A) Pictures of the four groups of animals from Protocol 2 are represented (a–d). Pictures in a′, b′, c′ and d′ represent a magnification of the dorsal SVZ from a, b, c and d respectively. B) The volume of the dSVZ was evaluated for each group by stereology; C) The density of Ki67+ cells is shown for each group. NS: Not significant; **: p<0.01; ***: p<0.001.

Figure 3. CTX0E03 increase the number of proliferative cells in the striatum four weeks post-transplantation.

A) Representative pictures from the four groups of Protocol 2 are shown. A strong increase of Ki67 immunostaining was observed in the striatum of animals from the MCAO/cells group (arrows). B) The total numbers of Ki67+ cells per mm³ in the striatum are presented. A statistically significant increase of Ki67 immunostaining was observed in the MCAO/cells group. ***: p<0.001.

Figure 4. CTX0E03 engraftment increases the number of proliferating neuroblasts in the striatum of stroke animals.

A) Immunohistochemistry for Ki67 (green) and Dcx (red) was performed on brain sections from each group (Protocol 2). Some Dcx+ neuroblasts were found to be proliferating, in particular in the MCAO/cells group (arrows). B) Top: The total numbers of Ki67+/Dcx+ cells per mm³ are represented. A strong increase in the number of proliferative neuroblasts in the MCAO/cells group is observed; Bottom: The percentage of Dcx+ cells within the proliferative (Ki67+) population is represented for each group. The MCAO condition leads to an increased proportion of neuroblasts within the proliferative pool of cells present in the striatum. NS: not significant; **: p<0.01.

Figure 5. CTX0E03 lead to microglial proliferation, regardless of stroke.

A) Immunohistochemistry for Ki67 (green) and CD11b (red) were performed. A visible increase of microglial staining (CD11b) can be observed in the Sham/cells and MCAO/cells, as compared to the Sham/NAC and MCAO/NAC groups (low magnification pictures). B) Quantification of the total number (top graph) and relative proportion (bottom graph) of proliferative microglia (Ki67/CD11b double-positive cells) are represented. More proliferating microglial cells were found in the MCAO/cells groups as compared to the other conditions. NS: not significant; *: p<0.05.

Figure 6. Representation of the total number of proliferative cells at 1 week and 4 weeks post-transplantation.

Total numbers of Ki67+ (A), Ki67+/Dcx+ (B) and Ki67+/CD11b+ (C) cells per mm³ in the striatum are shown for MCAO/NAC and MCAO/cells groups, one week and four weeks post-transplantation. A) In the absence of cells, the number of proliferative cells in the striatum decreased dramatically between the two time-points (grey volume).

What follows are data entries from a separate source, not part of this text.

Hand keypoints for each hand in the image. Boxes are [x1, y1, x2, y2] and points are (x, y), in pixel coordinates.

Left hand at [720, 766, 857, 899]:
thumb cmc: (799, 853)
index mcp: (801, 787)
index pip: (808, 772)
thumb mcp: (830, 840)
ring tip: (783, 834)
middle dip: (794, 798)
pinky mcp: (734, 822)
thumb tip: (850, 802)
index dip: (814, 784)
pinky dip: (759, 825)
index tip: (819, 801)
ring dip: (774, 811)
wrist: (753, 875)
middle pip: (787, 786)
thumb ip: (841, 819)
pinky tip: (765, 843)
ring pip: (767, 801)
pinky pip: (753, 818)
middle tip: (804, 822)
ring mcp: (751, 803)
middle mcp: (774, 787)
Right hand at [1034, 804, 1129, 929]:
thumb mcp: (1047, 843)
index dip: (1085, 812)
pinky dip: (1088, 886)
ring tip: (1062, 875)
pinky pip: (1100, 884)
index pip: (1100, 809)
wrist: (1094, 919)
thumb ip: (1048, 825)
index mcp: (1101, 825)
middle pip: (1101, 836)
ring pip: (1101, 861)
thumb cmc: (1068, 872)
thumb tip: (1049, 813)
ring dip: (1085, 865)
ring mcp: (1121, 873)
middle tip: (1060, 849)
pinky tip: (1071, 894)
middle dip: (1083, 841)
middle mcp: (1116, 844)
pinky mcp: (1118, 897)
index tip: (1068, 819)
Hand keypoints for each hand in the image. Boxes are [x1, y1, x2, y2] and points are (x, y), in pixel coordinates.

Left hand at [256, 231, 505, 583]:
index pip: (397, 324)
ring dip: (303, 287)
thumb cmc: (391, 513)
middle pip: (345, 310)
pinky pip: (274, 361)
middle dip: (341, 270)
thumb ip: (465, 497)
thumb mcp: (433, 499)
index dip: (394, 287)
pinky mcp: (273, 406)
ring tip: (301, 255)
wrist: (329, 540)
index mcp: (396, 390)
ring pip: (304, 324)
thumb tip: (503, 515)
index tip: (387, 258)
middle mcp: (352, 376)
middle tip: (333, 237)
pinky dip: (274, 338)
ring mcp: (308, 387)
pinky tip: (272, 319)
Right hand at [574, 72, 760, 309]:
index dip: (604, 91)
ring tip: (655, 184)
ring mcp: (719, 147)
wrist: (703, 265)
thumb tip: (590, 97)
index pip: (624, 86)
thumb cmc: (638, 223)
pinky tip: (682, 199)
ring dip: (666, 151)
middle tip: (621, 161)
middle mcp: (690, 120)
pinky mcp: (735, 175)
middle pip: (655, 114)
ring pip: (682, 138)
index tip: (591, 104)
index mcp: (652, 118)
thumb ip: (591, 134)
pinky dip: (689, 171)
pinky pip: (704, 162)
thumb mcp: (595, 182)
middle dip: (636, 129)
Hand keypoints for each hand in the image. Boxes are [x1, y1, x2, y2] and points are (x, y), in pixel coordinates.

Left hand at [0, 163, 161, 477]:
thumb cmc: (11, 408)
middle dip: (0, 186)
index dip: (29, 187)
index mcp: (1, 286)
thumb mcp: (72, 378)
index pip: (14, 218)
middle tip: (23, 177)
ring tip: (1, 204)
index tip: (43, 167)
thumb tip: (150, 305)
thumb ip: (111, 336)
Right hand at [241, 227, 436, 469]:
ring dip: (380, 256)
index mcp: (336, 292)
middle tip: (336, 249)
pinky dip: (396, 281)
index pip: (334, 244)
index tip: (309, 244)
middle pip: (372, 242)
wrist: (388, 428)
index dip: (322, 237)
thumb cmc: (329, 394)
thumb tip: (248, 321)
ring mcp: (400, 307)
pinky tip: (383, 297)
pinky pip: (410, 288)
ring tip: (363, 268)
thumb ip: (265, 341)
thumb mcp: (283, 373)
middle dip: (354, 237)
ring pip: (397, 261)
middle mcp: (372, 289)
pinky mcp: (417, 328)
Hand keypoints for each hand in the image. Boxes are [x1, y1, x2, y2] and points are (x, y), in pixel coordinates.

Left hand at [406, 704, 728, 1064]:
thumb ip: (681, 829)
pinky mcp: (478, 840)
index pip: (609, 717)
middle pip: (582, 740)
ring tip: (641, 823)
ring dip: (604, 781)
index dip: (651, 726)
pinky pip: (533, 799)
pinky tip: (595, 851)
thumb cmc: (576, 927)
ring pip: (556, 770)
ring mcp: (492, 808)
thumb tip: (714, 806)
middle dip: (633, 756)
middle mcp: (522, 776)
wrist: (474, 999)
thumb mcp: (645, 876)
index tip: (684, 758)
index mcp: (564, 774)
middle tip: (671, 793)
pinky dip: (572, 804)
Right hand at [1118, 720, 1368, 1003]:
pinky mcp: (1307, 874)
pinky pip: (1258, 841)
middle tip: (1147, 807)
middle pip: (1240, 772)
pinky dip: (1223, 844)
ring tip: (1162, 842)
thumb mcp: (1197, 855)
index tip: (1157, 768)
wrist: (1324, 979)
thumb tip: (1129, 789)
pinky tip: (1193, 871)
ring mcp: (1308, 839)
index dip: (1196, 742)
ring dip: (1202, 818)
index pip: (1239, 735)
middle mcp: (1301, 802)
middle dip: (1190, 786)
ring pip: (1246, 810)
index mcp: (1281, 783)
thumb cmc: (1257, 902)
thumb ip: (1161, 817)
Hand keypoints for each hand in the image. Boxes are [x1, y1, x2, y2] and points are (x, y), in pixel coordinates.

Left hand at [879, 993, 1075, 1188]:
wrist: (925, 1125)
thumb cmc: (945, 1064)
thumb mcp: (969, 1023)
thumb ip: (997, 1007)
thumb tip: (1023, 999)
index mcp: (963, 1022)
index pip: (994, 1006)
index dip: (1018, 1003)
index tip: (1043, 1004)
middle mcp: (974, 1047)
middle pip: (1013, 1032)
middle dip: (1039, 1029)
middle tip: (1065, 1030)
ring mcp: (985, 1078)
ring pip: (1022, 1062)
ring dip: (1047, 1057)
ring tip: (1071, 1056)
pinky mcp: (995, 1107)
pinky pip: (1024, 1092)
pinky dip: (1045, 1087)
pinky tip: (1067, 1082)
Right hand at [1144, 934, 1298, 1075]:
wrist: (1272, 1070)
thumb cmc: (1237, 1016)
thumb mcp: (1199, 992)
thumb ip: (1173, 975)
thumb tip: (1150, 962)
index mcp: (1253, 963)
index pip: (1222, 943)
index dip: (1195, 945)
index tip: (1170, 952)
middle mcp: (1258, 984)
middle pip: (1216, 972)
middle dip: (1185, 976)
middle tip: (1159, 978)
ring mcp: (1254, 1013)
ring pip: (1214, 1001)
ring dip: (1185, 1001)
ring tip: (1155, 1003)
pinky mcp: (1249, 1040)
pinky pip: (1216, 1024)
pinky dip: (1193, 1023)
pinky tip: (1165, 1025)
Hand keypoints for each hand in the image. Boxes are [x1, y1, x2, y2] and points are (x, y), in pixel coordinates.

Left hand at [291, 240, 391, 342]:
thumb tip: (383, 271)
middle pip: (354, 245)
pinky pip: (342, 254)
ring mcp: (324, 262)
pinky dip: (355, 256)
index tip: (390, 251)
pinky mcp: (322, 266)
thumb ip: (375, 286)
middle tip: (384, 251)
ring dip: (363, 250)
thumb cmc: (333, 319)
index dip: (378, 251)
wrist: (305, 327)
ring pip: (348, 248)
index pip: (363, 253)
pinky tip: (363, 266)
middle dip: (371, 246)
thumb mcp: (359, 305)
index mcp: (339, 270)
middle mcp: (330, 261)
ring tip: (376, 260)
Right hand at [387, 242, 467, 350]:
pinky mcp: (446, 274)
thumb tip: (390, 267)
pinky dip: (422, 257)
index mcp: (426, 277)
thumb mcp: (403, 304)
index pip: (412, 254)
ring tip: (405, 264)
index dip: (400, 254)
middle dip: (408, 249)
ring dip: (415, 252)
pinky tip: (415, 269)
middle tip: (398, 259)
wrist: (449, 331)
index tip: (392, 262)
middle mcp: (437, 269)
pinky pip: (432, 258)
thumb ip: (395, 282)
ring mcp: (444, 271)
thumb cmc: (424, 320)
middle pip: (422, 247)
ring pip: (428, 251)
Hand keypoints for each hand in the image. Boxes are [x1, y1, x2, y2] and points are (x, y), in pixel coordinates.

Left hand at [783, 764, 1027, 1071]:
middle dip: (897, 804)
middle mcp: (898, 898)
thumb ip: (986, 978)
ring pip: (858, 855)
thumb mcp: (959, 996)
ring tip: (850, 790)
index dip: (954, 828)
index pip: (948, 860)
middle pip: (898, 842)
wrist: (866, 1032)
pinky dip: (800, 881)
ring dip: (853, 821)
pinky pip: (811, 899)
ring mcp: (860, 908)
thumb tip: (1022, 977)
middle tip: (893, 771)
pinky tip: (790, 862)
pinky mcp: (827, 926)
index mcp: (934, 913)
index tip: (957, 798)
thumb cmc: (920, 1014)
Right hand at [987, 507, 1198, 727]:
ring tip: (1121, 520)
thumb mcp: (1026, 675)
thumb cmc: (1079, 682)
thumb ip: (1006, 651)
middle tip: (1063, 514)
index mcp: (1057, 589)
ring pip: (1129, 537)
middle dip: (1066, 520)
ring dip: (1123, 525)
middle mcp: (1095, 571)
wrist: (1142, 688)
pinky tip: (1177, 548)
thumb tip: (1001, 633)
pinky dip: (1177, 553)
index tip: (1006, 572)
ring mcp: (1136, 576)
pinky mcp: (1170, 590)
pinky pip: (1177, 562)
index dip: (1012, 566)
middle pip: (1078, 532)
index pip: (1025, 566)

In the presence of CTX0E03, the number of Ki67 cells in the striatum decreased more slowly (white volume). B) As for the total number of Ki67+ cells, the numbers of proliferating neuroblasts was maintained by the presence of CTX0E03 (white) as compared to the loss observed in NAC-injected animals (grey). C) Only few microglial cells proliferate at the two time points observed (grey), whereas CTX0E03 cells lead to increased microglial proliferation (white) that decreases with time.